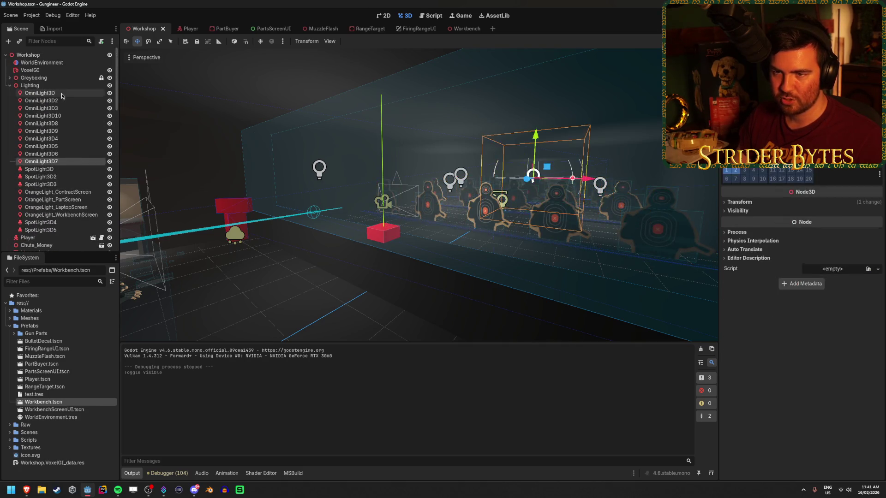
{"action": "left_click", "coordinate": [40, 92], "text": "shift"}
{"action": "left_click", "coordinate": [110, 93]}
{"action": "left_click", "coordinate": [409, 308]}
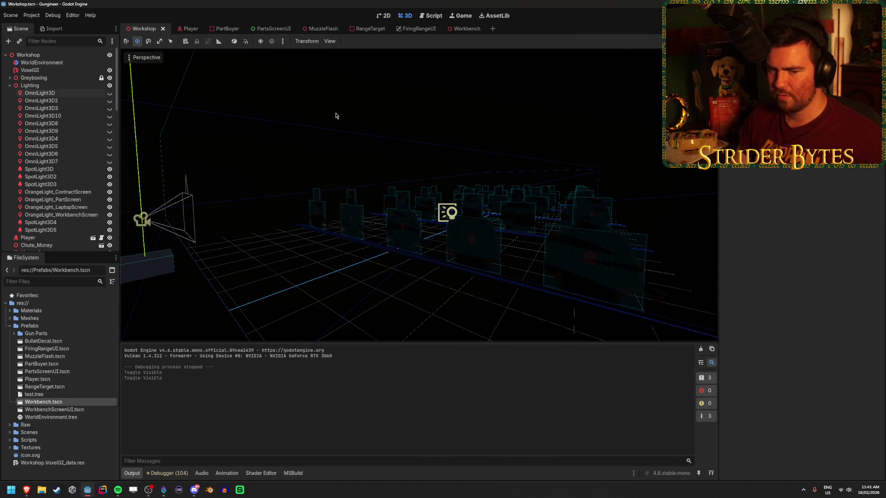
{"action": "mouse_move", "coordinate": [328, 300]}
{"action": "left_mouse_down"}
{"action": "mouse_move", "coordinate": [364, 283]}
{"action": "mouse_move", "coordinate": [302, 336]}
{"action": "left_mouse_up"}
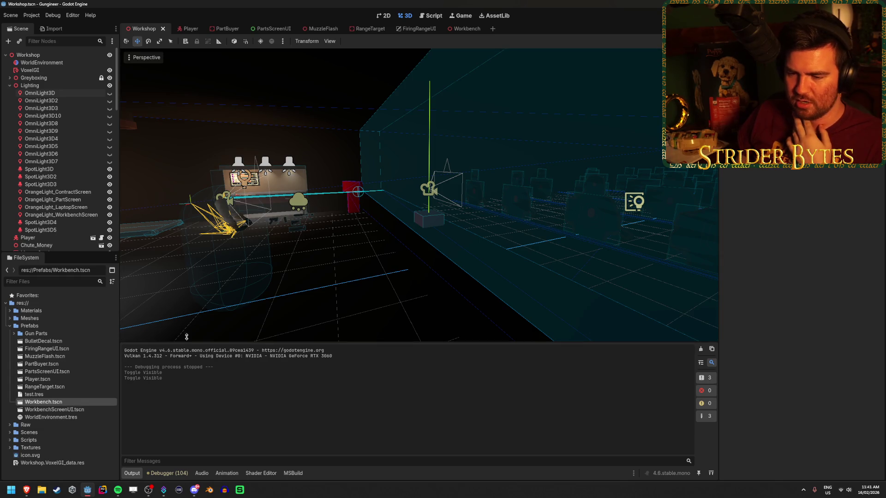
Step: Collapse the Prefabs folder in the FileSystem dock
{"action": "left_click", "coordinate": [11, 327]}
{"action": "left_click", "coordinate": [10, 326]}
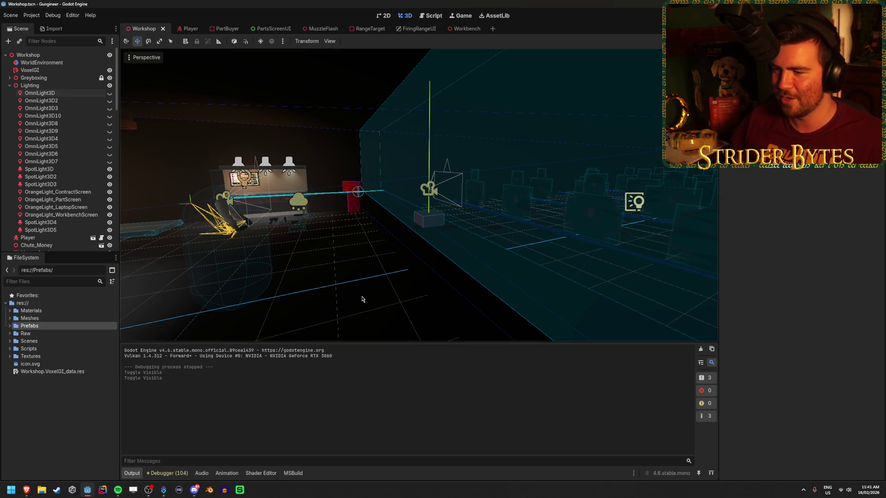
{"action": "left_click_drag", "start_coordinate": [367, 278], "coordinate": [415, 263]}
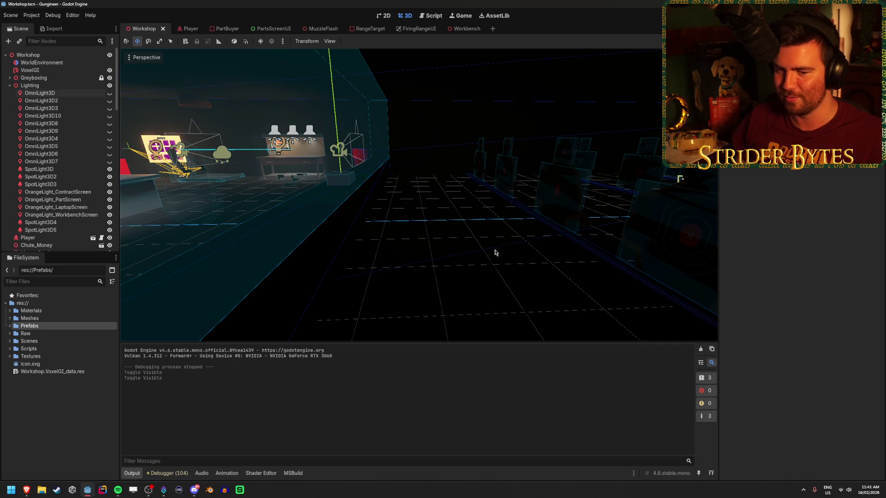
Step: Fly the view into the lit workshop room and open the Lighting group's context menu
{"action": "mouse_move", "coordinate": [496, 251]}
{"action": "left_mouse_down"}
{"action": "mouse_move", "coordinate": [458, 275]}
{"action": "mouse_move", "coordinate": [423, 275]}
{"action": "left_mouse_up"}
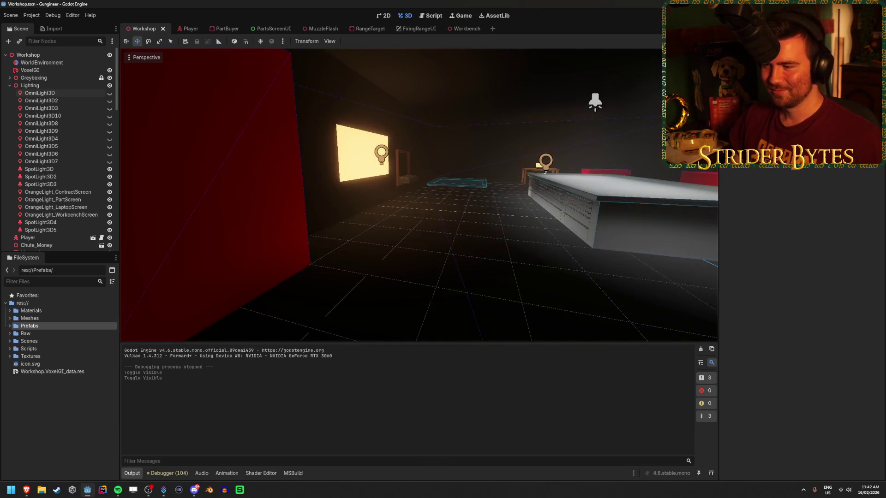
{"action": "mouse_move", "coordinate": [417, 267]}
{"action": "left_mouse_down"}
{"action": "mouse_move", "coordinate": [388, 304]}
{"action": "mouse_move", "coordinate": [305, 212]}
{"action": "mouse_move", "coordinate": [226, 226]}
{"action": "left_mouse_up"}
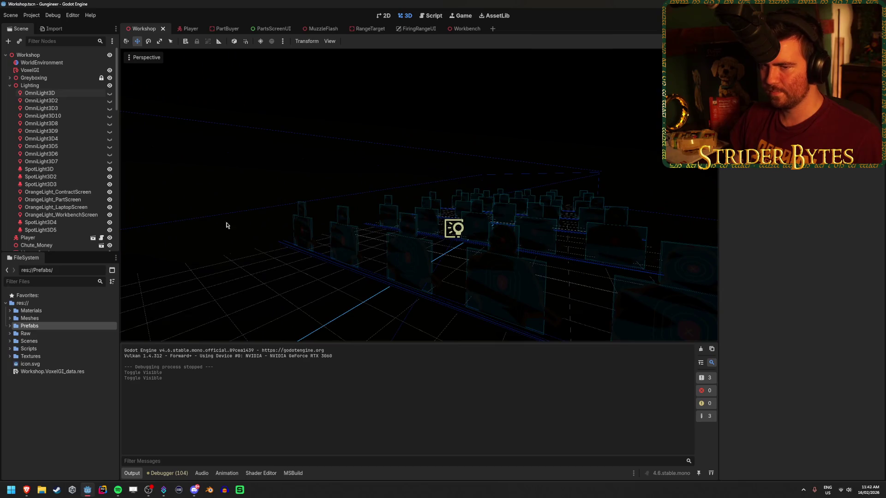
{"action": "right_click", "coordinate": [45, 86]}
Step: Search Lighting's new-child chooser for 'light' and compare DirectionalLight3D, OmniLight3D and SpotLight3D
{"action": "left_click", "coordinate": [76, 93]}
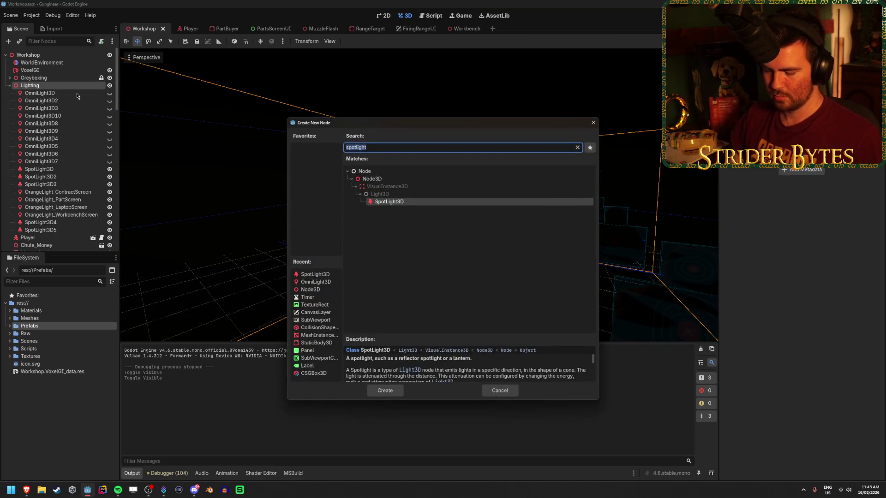
{"action": "type", "text": "light"}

= PROBLEM STATEMENT =
Return every entry word for word, minus the pictures.

= RESPONSE BELOW =
{"action": "left_click", "coordinate": [40, 92], "text": "shift"}
{"action": "left_click", "coordinate": [110, 93]}
{"action": "left_click", "coordinate": [409, 308]}
{"action": "mouse_move", "coordinate": [328, 300]}
{"action": "left_mouse_down"}
{"action": "mouse_move", "coordinate": [364, 283]}
{"action": "mouse_move", "coordinate": [302, 336]}
{"action": "left_mouse_up"}
Step: Collapse the Prefabs folder in the FileSystem dock
{"action": "left_click", "coordinate": [11, 327]}
{"action": "left_click", "coordinate": [10, 326]}
{"action": "left_click_drag", "start_coordinate": [367, 278], "coordinate": [415, 263]}
Step: Fly the view into the lit workshop room and open the Lighting group's context menu
{"action": "mouse_move", "coordinate": [496, 251]}
{"action": "left_mouse_down"}
{"action": "mouse_move", "coordinate": [458, 275]}
{"action": "mouse_move", "coordinate": [423, 275]}
{"action": "left_mouse_up"}
{"action": "mouse_move", "coordinate": [417, 267]}
{"action": "left_mouse_down"}
{"action": "mouse_move", "coordinate": [388, 304]}
{"action": "mouse_move", "coordinate": [305, 212]}
{"action": "mouse_move", "coordinate": [226, 226]}
{"action": "left_mouse_up"}
{"action": "right_click", "coordinate": [45, 86]}
Step: Search Lighting's new-child chooser for 'light' and compare DirectionalLight3D, OmniLight3D and SpotLight3D
{"action": "left_click", "coordinate": [76, 93]}
{"action": "type", "text": "light"}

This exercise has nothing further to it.